_INPUT DATA_
*** Block opens ***

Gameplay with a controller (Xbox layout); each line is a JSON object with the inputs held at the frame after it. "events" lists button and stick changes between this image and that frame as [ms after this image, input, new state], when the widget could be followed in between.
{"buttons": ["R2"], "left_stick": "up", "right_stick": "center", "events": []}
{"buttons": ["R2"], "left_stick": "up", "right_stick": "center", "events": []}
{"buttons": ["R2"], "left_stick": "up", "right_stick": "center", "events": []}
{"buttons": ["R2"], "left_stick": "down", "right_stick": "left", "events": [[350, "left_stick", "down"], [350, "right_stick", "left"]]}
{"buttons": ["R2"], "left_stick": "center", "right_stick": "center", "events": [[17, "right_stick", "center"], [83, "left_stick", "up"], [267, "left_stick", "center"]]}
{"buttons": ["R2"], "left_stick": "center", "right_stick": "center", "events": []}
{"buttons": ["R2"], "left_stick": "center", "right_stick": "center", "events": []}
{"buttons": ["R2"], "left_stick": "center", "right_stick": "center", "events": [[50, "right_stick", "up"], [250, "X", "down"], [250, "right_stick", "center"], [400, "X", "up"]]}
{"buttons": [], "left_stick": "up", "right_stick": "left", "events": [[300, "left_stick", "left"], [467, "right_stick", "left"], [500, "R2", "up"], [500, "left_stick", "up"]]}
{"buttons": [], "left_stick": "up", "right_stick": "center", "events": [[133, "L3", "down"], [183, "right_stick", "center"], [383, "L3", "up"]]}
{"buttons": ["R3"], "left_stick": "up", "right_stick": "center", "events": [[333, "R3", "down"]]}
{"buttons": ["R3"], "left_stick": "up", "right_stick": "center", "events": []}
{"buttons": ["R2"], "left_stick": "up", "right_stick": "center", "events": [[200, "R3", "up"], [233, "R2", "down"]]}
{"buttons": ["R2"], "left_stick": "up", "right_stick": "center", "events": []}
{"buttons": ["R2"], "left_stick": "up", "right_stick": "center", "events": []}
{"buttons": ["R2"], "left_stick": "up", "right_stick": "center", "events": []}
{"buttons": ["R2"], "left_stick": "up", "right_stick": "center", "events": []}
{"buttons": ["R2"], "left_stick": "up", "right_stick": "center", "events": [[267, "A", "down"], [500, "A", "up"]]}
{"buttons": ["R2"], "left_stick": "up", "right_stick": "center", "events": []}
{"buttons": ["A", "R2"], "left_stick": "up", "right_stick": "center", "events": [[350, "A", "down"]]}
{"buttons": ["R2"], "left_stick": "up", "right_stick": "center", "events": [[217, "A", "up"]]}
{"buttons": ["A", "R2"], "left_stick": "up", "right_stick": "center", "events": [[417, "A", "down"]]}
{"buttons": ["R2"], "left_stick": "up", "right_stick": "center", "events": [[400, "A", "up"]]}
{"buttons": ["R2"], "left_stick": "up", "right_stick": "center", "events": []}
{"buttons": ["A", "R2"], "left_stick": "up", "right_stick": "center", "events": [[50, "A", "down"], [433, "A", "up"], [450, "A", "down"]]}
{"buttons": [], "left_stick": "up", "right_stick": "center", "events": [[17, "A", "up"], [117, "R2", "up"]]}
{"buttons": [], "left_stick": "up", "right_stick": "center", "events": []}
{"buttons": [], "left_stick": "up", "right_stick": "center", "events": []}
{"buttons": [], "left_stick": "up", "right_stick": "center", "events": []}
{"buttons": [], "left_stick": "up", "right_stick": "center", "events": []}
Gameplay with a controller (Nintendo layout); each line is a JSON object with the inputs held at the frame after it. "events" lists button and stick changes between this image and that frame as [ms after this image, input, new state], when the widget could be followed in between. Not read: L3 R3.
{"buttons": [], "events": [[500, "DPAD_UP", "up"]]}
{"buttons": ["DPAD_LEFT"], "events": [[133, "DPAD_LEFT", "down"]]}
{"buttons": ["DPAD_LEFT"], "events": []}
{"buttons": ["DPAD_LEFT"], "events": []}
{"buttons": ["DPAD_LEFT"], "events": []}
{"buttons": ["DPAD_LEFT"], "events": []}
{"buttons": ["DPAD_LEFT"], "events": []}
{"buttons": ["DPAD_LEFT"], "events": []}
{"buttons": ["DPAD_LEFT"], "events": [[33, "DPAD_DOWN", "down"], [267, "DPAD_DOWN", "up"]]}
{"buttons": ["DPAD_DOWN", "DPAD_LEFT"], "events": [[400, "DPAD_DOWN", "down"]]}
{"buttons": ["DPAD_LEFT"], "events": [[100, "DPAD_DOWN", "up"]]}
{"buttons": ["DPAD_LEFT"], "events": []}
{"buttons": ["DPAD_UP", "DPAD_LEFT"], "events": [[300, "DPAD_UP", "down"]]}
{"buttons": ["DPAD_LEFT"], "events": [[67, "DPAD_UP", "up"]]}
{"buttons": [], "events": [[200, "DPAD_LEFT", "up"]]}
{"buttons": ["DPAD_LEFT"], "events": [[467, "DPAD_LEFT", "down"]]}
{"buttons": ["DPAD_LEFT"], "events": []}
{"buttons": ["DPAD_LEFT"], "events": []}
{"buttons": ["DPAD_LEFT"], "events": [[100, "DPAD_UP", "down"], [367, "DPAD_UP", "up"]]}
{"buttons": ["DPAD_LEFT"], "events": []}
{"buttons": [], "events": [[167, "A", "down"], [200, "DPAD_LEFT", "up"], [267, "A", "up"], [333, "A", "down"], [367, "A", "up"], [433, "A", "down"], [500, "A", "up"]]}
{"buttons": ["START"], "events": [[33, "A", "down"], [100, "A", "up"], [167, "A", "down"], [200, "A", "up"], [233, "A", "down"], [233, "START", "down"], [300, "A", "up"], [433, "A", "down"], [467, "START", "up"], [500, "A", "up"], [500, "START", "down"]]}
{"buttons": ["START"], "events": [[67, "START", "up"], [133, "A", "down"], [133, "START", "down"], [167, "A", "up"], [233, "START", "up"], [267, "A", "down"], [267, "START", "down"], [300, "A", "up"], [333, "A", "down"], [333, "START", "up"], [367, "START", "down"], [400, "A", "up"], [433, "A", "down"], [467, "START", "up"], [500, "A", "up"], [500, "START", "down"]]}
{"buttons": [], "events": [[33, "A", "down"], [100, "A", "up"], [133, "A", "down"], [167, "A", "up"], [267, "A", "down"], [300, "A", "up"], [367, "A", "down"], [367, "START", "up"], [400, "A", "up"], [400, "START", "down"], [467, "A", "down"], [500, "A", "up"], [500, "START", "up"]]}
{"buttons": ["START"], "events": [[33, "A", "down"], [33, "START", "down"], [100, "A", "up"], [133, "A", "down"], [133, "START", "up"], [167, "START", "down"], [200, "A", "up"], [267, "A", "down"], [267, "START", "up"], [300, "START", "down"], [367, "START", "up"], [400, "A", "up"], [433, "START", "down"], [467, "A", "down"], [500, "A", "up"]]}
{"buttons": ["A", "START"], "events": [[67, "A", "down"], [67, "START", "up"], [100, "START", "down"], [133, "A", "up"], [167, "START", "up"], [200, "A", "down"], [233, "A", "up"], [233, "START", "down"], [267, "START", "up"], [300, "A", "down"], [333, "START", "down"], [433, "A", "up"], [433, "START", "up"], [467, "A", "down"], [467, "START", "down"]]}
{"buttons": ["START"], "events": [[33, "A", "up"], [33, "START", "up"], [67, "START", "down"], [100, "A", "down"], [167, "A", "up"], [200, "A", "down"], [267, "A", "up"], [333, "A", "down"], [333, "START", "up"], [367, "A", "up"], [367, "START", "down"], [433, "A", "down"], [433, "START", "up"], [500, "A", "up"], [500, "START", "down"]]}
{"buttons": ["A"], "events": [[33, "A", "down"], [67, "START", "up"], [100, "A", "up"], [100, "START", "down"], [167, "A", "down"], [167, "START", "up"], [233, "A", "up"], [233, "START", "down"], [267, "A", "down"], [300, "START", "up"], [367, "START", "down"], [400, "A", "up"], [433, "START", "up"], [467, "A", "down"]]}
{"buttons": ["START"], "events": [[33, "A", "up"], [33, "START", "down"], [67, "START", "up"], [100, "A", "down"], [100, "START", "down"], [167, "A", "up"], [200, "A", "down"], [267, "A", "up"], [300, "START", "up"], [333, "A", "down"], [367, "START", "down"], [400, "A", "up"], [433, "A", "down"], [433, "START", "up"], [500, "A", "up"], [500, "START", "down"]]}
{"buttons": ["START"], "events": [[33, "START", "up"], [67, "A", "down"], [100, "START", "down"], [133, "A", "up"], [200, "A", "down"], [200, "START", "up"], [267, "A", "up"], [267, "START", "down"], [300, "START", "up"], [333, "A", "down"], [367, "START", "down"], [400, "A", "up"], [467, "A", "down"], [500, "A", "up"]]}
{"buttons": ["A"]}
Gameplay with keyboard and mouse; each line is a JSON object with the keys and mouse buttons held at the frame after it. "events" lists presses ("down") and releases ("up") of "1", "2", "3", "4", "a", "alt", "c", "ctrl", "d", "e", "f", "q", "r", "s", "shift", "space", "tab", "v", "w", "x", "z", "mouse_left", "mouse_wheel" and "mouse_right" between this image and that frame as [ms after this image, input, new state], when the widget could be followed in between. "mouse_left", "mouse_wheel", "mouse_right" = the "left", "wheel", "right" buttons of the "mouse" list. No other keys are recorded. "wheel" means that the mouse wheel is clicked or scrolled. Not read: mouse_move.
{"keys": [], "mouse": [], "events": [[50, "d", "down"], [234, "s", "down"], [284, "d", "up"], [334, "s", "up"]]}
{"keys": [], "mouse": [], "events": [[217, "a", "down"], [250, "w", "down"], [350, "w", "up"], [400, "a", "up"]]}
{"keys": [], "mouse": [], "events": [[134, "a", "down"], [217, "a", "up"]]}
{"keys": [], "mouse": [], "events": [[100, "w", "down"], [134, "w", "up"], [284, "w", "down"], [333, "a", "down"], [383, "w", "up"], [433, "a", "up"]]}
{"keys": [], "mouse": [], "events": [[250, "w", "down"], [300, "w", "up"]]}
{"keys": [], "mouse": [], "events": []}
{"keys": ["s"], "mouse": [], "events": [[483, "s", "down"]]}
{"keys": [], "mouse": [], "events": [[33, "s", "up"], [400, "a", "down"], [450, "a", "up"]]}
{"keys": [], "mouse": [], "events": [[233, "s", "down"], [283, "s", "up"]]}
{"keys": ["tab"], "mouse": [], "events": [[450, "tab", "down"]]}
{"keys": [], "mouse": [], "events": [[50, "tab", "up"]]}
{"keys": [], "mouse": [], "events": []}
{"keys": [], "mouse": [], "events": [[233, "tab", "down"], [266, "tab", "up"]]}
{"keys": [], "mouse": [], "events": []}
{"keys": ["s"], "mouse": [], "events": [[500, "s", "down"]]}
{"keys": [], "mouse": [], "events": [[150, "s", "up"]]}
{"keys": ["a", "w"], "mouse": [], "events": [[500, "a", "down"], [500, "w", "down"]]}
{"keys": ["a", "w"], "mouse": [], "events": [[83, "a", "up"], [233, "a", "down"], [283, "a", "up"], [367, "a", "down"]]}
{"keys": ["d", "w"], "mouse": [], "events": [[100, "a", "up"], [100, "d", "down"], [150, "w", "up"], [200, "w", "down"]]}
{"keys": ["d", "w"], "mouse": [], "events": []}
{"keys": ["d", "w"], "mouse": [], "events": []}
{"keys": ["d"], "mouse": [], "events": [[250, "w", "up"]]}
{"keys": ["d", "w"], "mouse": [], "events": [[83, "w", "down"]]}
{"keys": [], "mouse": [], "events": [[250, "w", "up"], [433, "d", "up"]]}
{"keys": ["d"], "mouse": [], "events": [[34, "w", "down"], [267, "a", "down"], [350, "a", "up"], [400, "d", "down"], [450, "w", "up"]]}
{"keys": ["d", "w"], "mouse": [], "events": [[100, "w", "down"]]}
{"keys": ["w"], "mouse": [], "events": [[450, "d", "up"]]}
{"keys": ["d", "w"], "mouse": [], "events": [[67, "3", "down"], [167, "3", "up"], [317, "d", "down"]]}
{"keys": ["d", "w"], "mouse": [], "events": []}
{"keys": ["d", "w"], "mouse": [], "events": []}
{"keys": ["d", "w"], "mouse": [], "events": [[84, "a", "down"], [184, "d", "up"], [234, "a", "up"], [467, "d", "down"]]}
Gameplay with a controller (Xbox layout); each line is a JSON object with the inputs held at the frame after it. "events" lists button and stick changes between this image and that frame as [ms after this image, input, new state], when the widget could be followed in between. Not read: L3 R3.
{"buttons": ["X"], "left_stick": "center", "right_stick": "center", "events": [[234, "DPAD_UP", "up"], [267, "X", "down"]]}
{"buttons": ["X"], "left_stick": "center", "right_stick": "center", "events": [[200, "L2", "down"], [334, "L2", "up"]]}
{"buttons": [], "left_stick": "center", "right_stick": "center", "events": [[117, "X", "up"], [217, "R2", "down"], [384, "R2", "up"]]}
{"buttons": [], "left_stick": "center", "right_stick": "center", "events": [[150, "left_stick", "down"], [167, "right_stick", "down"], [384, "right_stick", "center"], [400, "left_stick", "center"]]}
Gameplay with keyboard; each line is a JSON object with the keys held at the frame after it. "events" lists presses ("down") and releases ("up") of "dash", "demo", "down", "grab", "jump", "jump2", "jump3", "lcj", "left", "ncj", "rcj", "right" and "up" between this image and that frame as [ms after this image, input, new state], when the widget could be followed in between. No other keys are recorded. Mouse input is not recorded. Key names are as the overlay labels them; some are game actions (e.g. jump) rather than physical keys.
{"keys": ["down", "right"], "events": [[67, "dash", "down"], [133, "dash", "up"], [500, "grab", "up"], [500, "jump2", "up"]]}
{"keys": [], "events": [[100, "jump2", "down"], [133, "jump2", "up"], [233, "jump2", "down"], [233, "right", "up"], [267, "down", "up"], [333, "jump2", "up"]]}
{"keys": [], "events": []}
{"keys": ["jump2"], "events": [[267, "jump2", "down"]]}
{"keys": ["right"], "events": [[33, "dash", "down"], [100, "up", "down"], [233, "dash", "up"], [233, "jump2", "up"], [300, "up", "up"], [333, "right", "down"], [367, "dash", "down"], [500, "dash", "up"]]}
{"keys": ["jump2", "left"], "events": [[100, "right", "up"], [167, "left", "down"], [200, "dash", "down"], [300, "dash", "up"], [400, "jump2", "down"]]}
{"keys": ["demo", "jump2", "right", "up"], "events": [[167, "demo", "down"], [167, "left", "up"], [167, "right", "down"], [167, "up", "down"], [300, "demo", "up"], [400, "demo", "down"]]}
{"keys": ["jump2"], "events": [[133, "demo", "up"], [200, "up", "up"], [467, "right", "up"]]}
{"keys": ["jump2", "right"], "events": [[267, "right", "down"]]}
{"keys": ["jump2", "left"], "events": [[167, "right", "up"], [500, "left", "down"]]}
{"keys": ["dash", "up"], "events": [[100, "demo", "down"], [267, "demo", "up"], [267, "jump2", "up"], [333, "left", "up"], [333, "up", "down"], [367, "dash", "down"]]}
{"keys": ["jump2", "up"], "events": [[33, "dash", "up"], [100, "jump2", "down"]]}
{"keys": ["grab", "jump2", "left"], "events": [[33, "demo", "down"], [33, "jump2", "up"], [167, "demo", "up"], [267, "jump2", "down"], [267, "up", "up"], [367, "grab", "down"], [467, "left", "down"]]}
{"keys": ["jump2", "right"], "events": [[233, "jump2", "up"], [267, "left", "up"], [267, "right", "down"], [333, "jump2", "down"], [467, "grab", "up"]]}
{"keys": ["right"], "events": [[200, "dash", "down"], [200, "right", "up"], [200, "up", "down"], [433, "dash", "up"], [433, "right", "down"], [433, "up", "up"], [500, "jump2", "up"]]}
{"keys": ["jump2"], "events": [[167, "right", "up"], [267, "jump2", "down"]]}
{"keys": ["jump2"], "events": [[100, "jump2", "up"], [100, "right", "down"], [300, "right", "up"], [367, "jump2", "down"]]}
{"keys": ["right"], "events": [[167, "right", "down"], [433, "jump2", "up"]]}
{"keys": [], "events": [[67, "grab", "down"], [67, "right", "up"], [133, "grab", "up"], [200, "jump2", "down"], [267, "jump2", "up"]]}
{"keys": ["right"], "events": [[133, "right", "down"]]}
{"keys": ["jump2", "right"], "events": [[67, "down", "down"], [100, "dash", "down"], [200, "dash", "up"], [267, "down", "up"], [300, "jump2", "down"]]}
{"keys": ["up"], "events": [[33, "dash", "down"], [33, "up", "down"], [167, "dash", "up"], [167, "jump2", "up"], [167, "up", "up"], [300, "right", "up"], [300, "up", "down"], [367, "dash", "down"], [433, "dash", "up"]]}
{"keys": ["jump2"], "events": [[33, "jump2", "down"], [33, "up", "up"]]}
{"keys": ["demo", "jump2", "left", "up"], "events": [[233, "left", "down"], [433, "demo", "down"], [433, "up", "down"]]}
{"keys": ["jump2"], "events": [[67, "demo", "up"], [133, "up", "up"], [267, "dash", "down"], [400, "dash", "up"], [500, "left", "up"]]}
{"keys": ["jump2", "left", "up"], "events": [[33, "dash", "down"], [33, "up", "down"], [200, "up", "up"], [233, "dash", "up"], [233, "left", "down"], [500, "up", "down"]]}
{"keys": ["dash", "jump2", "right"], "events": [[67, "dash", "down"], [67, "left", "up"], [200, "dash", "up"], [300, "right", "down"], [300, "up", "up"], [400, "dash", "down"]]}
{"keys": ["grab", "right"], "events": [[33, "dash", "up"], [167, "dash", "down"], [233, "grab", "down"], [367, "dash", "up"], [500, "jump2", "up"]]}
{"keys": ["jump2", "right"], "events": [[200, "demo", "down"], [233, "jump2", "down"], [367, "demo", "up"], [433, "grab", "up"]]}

*** Block closes ***

In the records above, locate the lines holding the word "changes". Copy each of them.

_SOLUTION TO THIS TASK_
Gameplay with a controller (Xbox layout); each line is a JSON object with the inputs held at the frame after it. "events" lists button and stick changes between this image and that frame as [ms after this image, input, new state], when the widget could be followed in between.
Gameplay with a controller (Nintendo layout); each line is a JSON object with the inputs held at the frame after it. "events" lists button and stick changes between this image and that frame as [ms after this image, input, new state], when the widget could be followed in between. Not read: L3 R3.
Gameplay with a controller (Xbox layout); each line is a JSON object with the inputs held at the frame after it. "events" lists button and stick changes between this image and that frame as [ms after this image, input, new state], when the widget could be followed in between. Not read: L3 R3.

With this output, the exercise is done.